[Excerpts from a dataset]

• • • • • • •

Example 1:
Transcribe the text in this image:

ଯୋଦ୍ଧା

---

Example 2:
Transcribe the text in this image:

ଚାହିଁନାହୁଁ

• • • • • • •

TASK DETAILS - Each record above, in full: retype it verbatim.

ANSWER FOR THE TASK -
Example 1:
Transcribe the text in this image:

ଯୋଦ୍ଧା

---

Example 2:
Transcribe the text in this image:

ଚାହିଁନାହୁଁ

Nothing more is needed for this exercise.